Use this guide as a reference when considering a shift from the default logging backend to Elasticsearch for optimized log storage and analysis.

We’ll discuss the limitations of the default logging backend and provide tips and guidelines for migrating to Elasticsearch including how to tune Elasticsearch to work best with HPE Machine Learning Development Environment.

Elasticsearch is a search engine commonly used for storing application logs for search and analytics. HPE Machine Learning Development Environment supports using Elasticsearch as the storage backend for task logs. Configuring HPE Machine Learning Development Environment to use Elasticsearch is simple; however, managing an Elasticsearch cluster at scale is an involved task, so this guide is recommended for users who have hit the limitations of the default logging backend.

Using the default logging backend, with a standard deployment using det deploy, the cluster can ingest logs about as fast as Postgres can persist them. For example, with det deploy aws using Aurora Serverless with 2 capacity units, ingestion speed maxes out around 10-15 MB/s (where the database’s CPU hits ~90%). To get a little more mileage from the default, we recommend increasing the capacity of the database. At a certain point, the master instance itself will become the bottleneck, since it has limited incoming network bandwidth for HTTP requests delivering logs and limited resources to process them. The master instance size can be increased, but vertical scaling is likely to be limited to a log throughput of around hundreds of megabytes per second; we recommend moving to Elasticsearch to get past that limit.

HPE Machine Learning Development Environment offers some additional recommendations for the Elasticsearch cluster configuration based on how the cluster will be used:

  • Tune the default shards per index to your expected throughput (or use index templates). HPE Machine Learning Development Environment ships logs in Logstash format rolling over to a new index each day. Depending on your log volume, the default number of shards could be too high or too low. The general rule of thumb is not to exceed 50 GB per shard while minimizing the number of shards per index. For high-utilization clusters, this may entail increasing the shards per index and rotating indices older than a few months out of the cluster periodically, to avoid the overhead accumulated from having too many shards. A more in-depth guide can be found here.

  • Though it may increase latency for end users, increasing the refresh interval may help increase total throughput.

  • Apply the following index template to optimize the mappings in HPE Machine Learning Development Environment log indices for ingest speed.

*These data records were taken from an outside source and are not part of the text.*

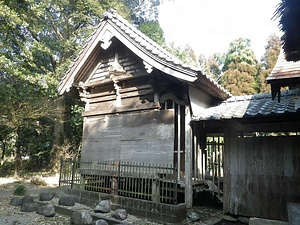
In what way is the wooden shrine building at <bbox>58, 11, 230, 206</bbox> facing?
to the viewer's right

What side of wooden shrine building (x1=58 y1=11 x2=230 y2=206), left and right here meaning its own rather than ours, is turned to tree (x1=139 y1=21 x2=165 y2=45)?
left

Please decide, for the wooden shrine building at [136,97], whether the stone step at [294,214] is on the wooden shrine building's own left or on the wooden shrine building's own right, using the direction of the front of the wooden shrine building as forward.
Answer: on the wooden shrine building's own right

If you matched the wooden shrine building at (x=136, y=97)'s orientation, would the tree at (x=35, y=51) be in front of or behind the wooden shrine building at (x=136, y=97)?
behind
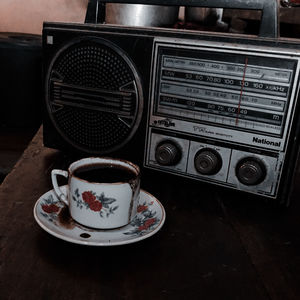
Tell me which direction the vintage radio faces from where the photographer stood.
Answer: facing the viewer and to the left of the viewer
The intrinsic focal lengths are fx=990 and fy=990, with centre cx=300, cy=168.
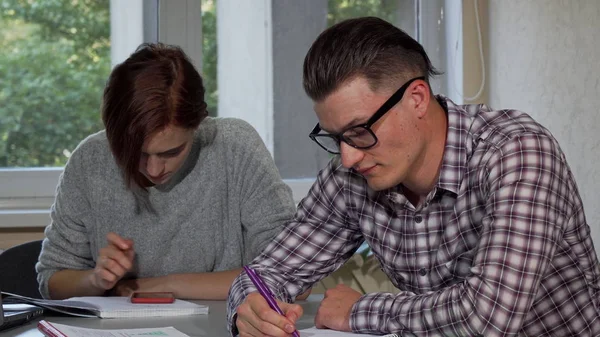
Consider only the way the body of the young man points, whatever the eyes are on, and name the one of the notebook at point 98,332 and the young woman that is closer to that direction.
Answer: the notebook

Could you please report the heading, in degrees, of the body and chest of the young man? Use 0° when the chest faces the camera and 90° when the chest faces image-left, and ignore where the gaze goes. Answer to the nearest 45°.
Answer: approximately 45°

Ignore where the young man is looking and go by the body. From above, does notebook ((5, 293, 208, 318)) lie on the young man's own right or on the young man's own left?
on the young man's own right

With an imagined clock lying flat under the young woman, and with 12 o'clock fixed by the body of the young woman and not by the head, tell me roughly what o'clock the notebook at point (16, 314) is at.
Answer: The notebook is roughly at 1 o'clock from the young woman.

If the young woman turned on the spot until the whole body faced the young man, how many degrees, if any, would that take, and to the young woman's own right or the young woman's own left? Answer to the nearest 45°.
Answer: approximately 45° to the young woman's own left

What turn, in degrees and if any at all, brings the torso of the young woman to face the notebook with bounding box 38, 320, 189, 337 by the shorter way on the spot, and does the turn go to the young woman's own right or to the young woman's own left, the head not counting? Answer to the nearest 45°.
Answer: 0° — they already face it

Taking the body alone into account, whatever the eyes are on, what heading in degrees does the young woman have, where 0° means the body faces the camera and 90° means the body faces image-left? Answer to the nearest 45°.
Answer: approximately 0°
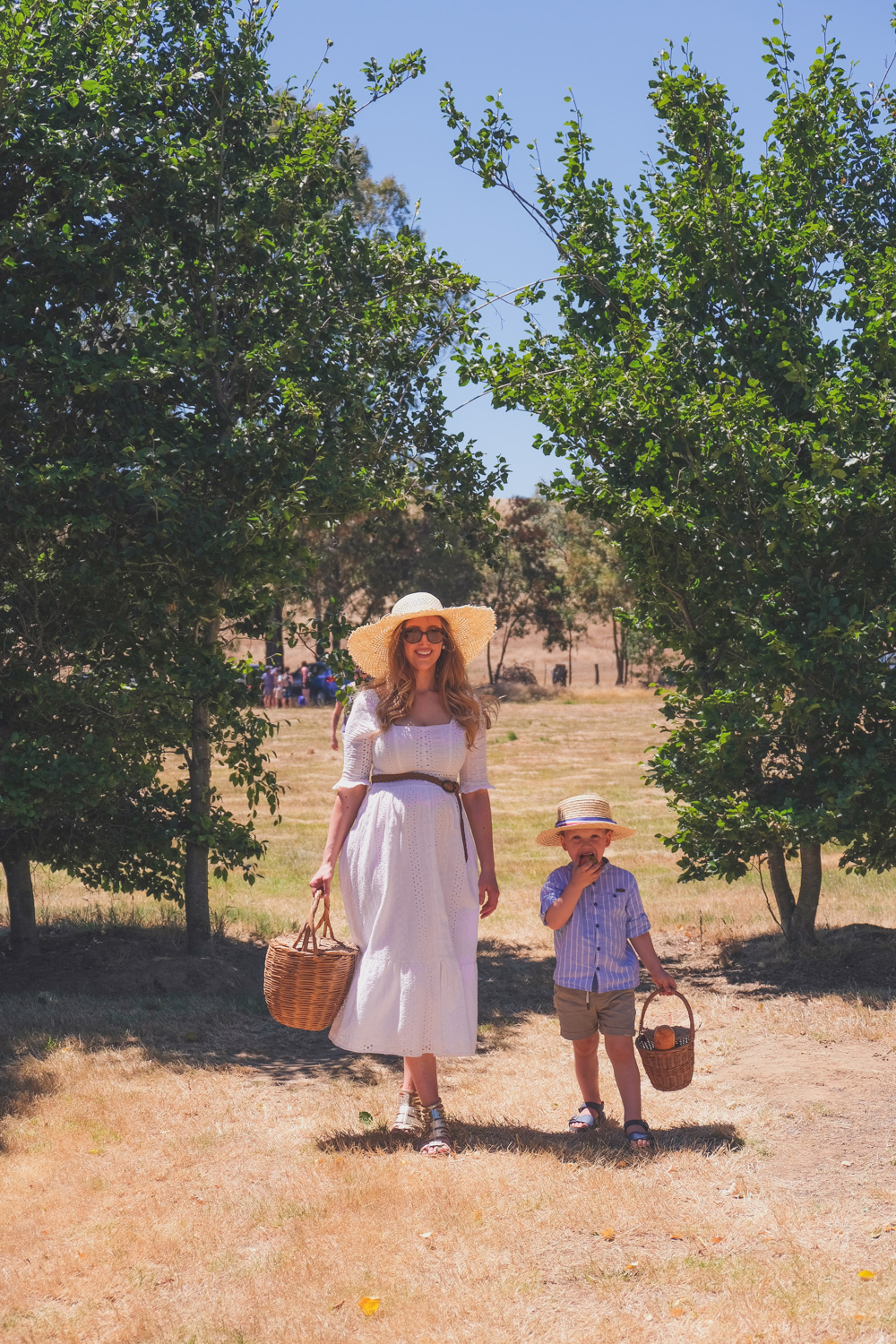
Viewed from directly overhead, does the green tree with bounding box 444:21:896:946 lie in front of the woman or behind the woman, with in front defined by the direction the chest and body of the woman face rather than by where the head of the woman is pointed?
behind

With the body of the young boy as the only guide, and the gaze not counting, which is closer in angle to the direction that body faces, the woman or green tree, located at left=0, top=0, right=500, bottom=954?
the woman

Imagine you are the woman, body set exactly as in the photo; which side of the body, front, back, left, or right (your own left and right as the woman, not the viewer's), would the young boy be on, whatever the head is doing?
left

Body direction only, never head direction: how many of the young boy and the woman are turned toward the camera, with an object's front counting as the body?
2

This turns off analysis and in some cases indexing on properties for which HPE Machine Learning Development Environment does not use these features.

{
  "index_patterns": ["determined-tasklogs-*"],
  "mappings": {
    "properties": {
        "task_id": {"type": "keyword", "index": true},
        "allocation_id": {"type": "keyword": "index": true},
        "agent_id": {"type": "keyword", "index": true},
        "container_id": {"type": "keyword", "index": true},
        "level": {"type": "keyword", "index": true},
        "log": {"type": "text", "index": false},
        "message": {"type": "text", "index": false},
        "source": {"type": "keyword", "index": true},
        "stdtype": {"type": "keyword", "index": true}
    }
  }
}

The configuration settings to enable Elasticsearch as the task log backend are described in the cluster configuration reference.